**À FAIRE:**
a: Dans l'article sur les élections agricoles en Corse, quel pourcentage des suffrages la liste Arena/Bianchi a-t-elle obtenu dans le collège des chefs d'exploitation ?
b: Transforme en tableau Markdown les lignes des enregistrements, de la toute première jusqu'à celle qui contient « sharpen: radius 2.692, amount 0.653 », les deux incluses. Mets une colonne « N° » pour le numéro de rangée et une colonne « Ligne » pour le texte de la ligne, sans les lignes vides.

____ EXTRAIT DU TEXTE

C’est une révolution dans le monde agricole corse. La FNSEA Corse, à de rares exceptions près, était à la tête depuis des lustres des chambres d’agriculture nord et sud, puis de la chambre régionale unique créée lors de la mise en place de la Collectivité de Corse. Joseph « Loulou » Colombani, président sortant, en binôme avec Stéphane Paquet de Corse du Sud, conduisait à nouveau la liste regroupant FDSEA et CDJA. Il a été battu par Battì Arena, viticulteur à Patrimoniu, qui conduisait avec Paul Bianchi, éleveur bovin à Villanova en Corse du Sud, une liste regroupant Via Campagnola (représentant en Corse la Confédération paysanne), la Coordination rurale et Mossa paisana.
Dans le collège des chefs d’exploitation, qui élit la majorité des sièges au sein de l’instance représentative du monde agricole insulaire, la liste Arena/Bianchi a recueilli 52,5 % des suffrages, pour une participation au scrutin qui a été de près de 90 %.
Les votes ont été exprimés par internet et par correspondance, et cette participation élevée montre que la profession agricole a connu un débat intense lors de cette campagne.
Durant ces débats, les deux listes ont choisi d’éviter les invectives, et, autre surprise de ce scrutin, le résultat, bien que serré, a été aussitôt validé par la liste arrivée seconde, dont la tête de liste a immédiatement déclaré accepter sa défaite et « ne pas s’inscrire dans une opposition au vainqueur ».

________
____ DONNÉES

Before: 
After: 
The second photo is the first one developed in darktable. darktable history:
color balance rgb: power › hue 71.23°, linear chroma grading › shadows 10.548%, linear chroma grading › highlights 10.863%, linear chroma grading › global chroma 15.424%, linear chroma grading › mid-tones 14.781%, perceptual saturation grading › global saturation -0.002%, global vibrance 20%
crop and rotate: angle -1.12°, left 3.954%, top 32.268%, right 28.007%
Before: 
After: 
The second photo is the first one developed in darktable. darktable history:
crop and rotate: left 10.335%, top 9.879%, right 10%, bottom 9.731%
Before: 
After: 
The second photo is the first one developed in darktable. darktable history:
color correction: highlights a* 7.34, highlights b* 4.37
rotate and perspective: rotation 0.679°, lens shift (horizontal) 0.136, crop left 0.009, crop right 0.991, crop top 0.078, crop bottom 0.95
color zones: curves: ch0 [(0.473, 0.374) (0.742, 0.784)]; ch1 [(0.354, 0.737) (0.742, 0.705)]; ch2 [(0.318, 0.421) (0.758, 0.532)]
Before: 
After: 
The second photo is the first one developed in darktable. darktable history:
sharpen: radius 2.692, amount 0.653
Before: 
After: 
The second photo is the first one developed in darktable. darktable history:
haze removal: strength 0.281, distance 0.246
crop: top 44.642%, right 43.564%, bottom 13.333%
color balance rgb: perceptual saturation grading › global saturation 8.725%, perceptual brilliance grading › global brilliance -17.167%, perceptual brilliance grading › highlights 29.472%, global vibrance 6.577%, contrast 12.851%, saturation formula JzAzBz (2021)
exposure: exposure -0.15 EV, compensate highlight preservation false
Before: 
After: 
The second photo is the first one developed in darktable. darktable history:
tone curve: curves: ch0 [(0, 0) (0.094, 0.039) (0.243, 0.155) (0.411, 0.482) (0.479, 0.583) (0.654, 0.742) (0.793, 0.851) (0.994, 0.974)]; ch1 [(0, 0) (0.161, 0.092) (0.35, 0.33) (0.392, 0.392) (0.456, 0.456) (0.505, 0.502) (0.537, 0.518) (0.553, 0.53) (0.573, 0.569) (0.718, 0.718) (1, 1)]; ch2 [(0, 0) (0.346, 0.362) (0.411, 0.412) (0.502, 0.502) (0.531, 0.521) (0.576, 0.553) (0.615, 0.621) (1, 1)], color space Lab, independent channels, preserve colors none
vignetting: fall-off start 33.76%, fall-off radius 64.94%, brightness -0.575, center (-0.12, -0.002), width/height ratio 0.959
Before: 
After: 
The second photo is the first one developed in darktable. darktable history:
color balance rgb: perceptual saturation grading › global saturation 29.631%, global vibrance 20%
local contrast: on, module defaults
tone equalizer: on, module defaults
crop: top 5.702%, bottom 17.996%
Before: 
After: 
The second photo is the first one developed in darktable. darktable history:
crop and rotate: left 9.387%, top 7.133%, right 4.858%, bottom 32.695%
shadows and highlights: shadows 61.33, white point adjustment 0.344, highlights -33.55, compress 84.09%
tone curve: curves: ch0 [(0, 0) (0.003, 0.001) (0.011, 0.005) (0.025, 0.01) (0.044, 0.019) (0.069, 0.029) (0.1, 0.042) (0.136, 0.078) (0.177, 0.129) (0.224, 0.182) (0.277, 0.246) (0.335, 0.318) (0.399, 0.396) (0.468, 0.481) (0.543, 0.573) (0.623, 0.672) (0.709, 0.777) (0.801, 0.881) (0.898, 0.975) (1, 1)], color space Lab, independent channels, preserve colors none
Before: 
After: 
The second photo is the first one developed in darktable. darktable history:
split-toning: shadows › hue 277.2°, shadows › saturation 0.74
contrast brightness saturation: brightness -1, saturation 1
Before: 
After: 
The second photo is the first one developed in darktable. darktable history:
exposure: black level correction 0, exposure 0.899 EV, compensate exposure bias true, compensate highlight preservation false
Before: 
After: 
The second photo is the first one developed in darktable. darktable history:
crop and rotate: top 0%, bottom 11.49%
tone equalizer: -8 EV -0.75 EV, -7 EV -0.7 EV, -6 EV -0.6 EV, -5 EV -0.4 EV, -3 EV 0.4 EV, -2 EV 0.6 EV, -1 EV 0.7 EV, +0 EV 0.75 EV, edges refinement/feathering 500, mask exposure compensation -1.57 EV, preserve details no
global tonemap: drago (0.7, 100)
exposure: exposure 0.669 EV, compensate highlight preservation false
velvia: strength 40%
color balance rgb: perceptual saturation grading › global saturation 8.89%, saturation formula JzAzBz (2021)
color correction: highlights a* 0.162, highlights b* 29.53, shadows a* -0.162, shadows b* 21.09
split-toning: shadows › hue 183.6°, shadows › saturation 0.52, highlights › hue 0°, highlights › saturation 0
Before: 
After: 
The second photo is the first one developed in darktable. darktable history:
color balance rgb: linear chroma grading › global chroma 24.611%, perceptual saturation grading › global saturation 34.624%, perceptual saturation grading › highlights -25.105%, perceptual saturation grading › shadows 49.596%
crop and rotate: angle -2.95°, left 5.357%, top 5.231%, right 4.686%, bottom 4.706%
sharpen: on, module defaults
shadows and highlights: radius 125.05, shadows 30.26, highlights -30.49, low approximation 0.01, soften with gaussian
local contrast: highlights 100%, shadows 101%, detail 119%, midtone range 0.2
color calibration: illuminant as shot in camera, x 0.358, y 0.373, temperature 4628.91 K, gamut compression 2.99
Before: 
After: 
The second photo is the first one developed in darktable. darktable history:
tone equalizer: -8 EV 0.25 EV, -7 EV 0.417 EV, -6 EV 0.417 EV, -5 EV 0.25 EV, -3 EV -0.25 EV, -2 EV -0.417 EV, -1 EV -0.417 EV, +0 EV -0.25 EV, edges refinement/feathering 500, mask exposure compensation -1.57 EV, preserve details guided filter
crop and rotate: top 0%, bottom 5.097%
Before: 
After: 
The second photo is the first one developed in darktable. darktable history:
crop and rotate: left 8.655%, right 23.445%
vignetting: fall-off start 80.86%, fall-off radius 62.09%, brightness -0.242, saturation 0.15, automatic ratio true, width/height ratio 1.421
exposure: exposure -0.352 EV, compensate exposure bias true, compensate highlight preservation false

________

**CORRIGÉ:**
a: 52,5 % des suffrages.

b:
| N° | Ligne |
|---|---|
| 1 | Before:  |
| 2 | After:  |
| 3 | The second photo is the first one developed in darktable. darktable history: |
| 4 | color balance rgb: power › hue 71.23°, linear chroma grading › shadows 10.548%, linear chroma grading › highlights 10.863%, linear chroma grading › global chroma 15.424%, linear chroma grading › mid-tones 14.781%, perceptual saturation grading › global saturation -0.002%, global vibrance 20% |
| 5 | crop and rotate: angle -1.12°, left 3.954%, top 32.268%, right 28.007% |
| 6 | Before:  |
| 7 | After:  |
| 8 | The second photo is the first one developed in darktable. darktable history: |
| 9 | crop and rotate: left 10.335%, top 9.879%, right 10%, bottom 9.731% |
| 10 | Before:  |
| 11 | After:  |
| 12 | The second photo is the first one developed in darktable. darktable history: |
| 13 | color correction: highlights a* 7.34, highlights b* 4.37 |
| 14 | rotate and perspective: rotation 0.679°, lens shift (horizontal) 0.136, crop left 0.009, crop right 0.991, crop top 0.078, crop bottom 0.95 |
| 15 | color zones: curves: ch0 [(0.473, 0.374) (0.742, 0.784)]; ch1 [(0.354, 0.737) (0.742, 0.705)]; ch2 [(0.318, 0.421) (0.758, 0.532)] |
| 16 | Before:  |
| 17 | After:  |
| 18 | The second photo is the first one developed in darktable. darktable history: |
| 19 | sharpen: radius 2.692, amount 0.653 |